INSTRUCTION> If a line in the entries contains the string "Copy", include that line in your answer.

DATA PROVIDED>
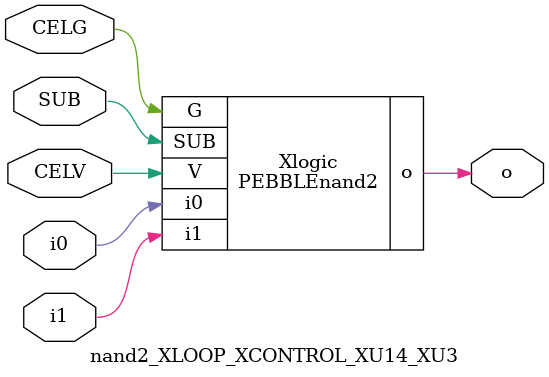
<source format=v>



module PEBBLEnand2 ( o, G, SUB, V, i0, i1 );

  input i0;
  input V;
  input i1;
  input G;
  output o;
  input SUB;
endmodule

//Celera Confidential Do Not Copy nand2_XLOOP_XCONTROL_XU14_XU3
//Celera Confidential Symbol Generator
//5V NAND2
module nand2_XLOOP_XCONTROL_XU14_XU3 (CELV,CELG,i0,i1,o,SUB);
input CELV;
input CELG;
input i0;
input i1;
input SUB;
output o;

//Celera Confidential Do Not Copy nand2
PEBBLEnand2 Xlogic(
.V (CELV),
.i0 (i0),
.i1 (i1),
.o (o),
.SUB (SUB),
.G (CELG)
);
//,diesize,PEBBLEnand2

//Celera Confidential Do Not Copy Module End
//Celera Schematic Generator
endmodule

</source>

RESPONSE BELOW>
//Celera Confidential Do Not Copy nand2_XLOOP_XCONTROL_XU14_XU3
//Celera Confidential Do Not Copy nand2
//Celera Confidential Do Not Copy Module End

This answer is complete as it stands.